- What this task involves:
What should be copied is the stretch of entries below from the line with "table lamp [330,426,351,473]" up to and including the line with "black jar [148,446,171,472]", exactly and without images.
= = = = =
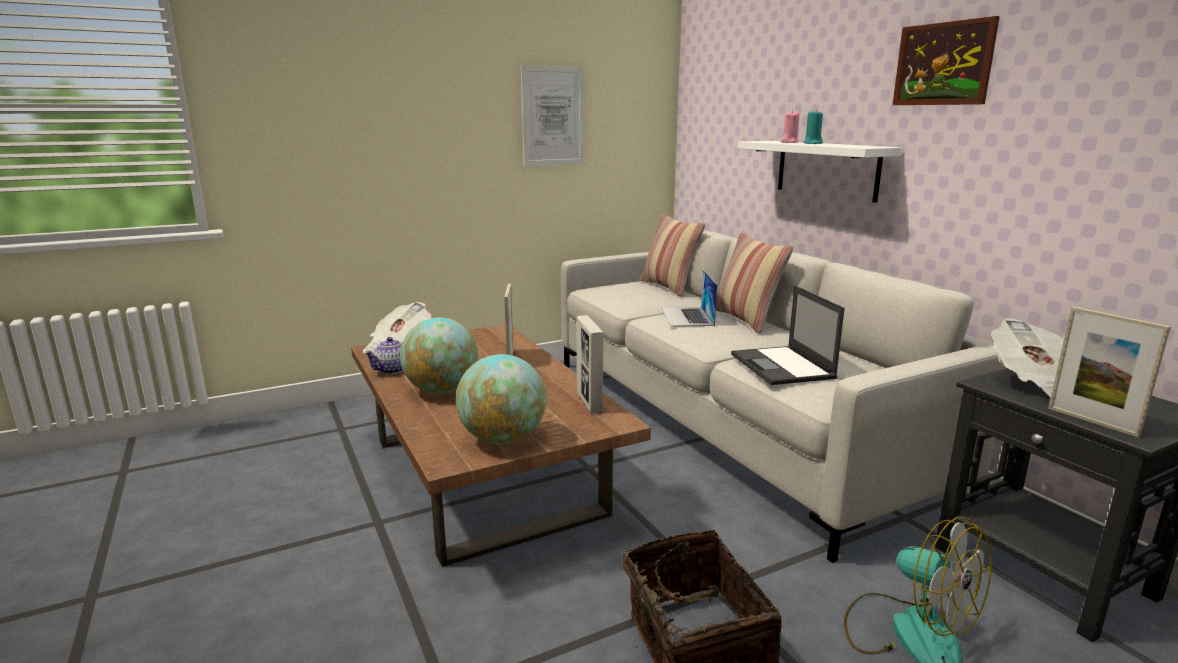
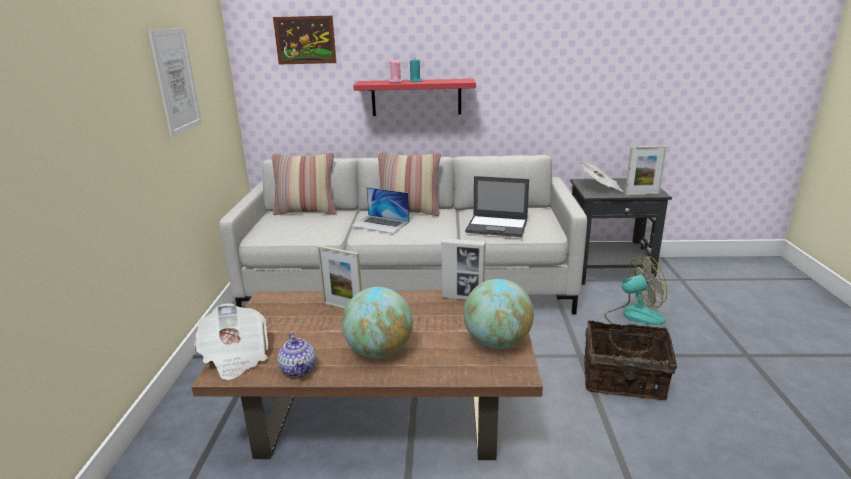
camera: 60 degrees left, 5 degrees up
white shelf [738,141,902,203] -> red shelf [353,79,476,116]
picture [892,16,1000,105] -> picture moved to [273,16,336,65]

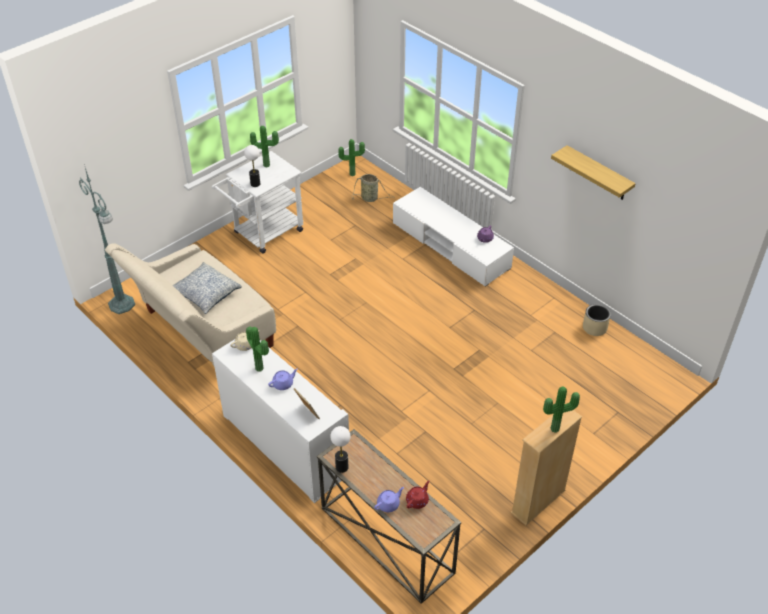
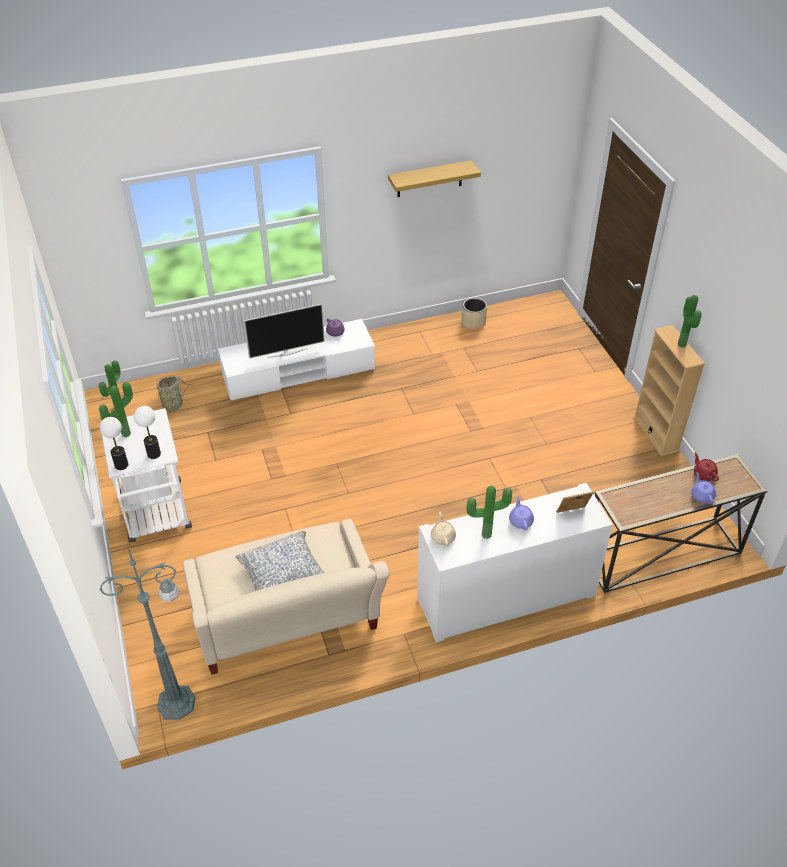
camera: 65 degrees left, 0 degrees up
table lamp [330,426,351,473] -> table lamp moved to [100,417,128,470]
none -> television [244,304,325,359]

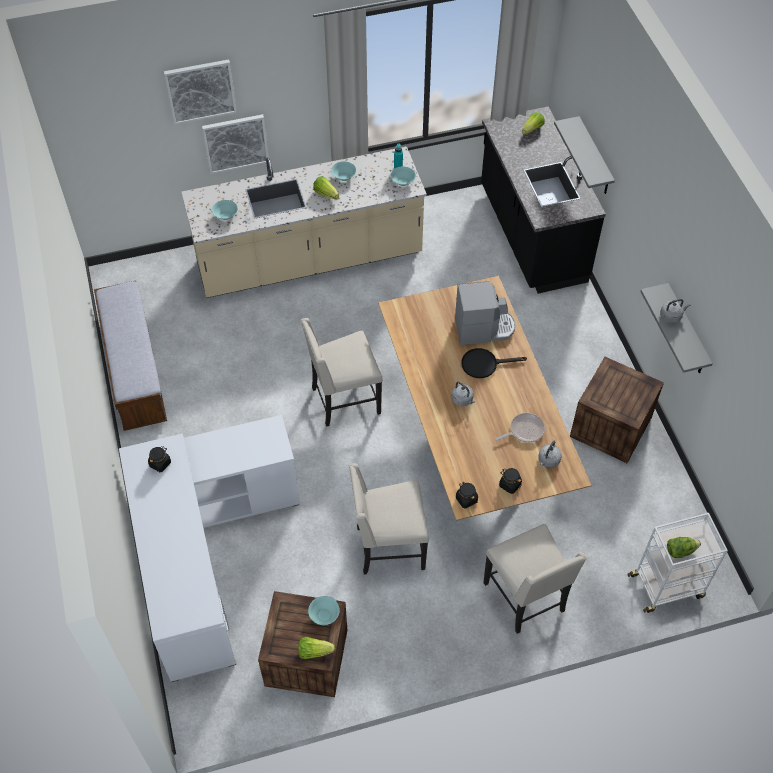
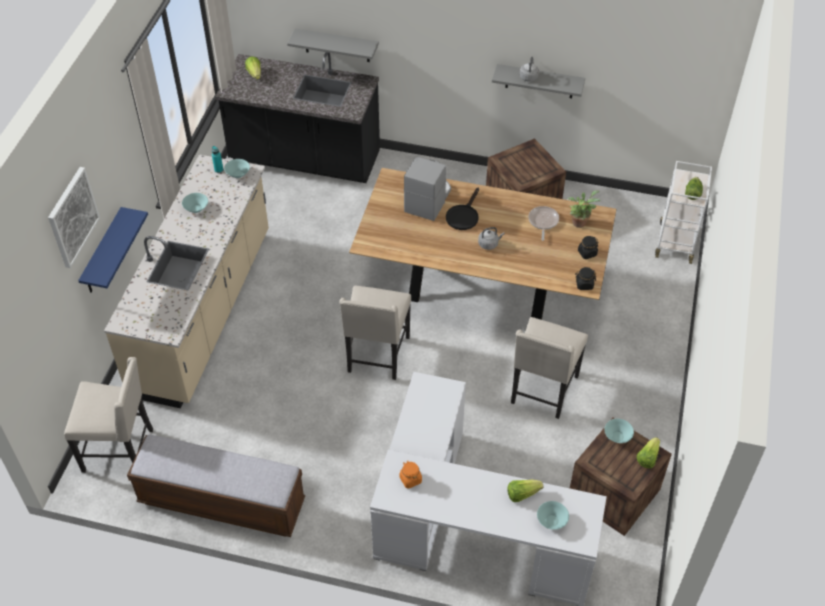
camera: 60 degrees left, 5 degrees down
black jar [148,446,171,472] -> orange jar [399,461,422,489]
picture [202,114,269,174] -> blue shelf [78,207,148,293]
turquoise bowl [212,200,238,220] -> turquoise bowl moved to [537,501,569,530]
lettuce [313,177,339,199] -> lettuce moved to [507,480,543,502]
beige chair [483,524,587,634] -> beige chair moved to [64,357,153,473]
grey kettle [538,441,562,468] -> potted plant [567,190,600,228]

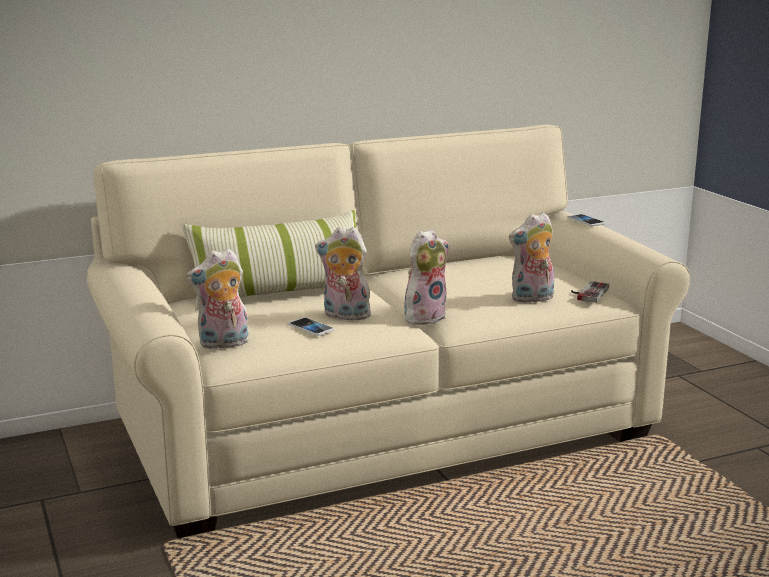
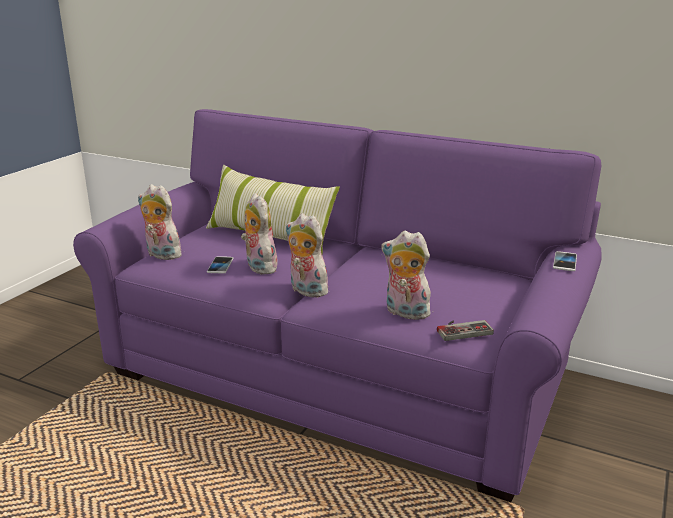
camera: 50 degrees right, 5 degrees up
beige sofa [87,125,690,538] -> purple sofa [73,109,601,502]
plush toy [404,229,449,325] -> plush toy turned 150 degrees counterclockwise [285,213,328,298]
= = = = =
- Result:
table lamp [330,426,351,473] -> table lamp moved to [100,417,128,470]
none -> television [244,304,325,359]

camera: 60 degrees left, 5 degrees down
black jar [148,446,171,472] -> orange jar [399,461,422,489]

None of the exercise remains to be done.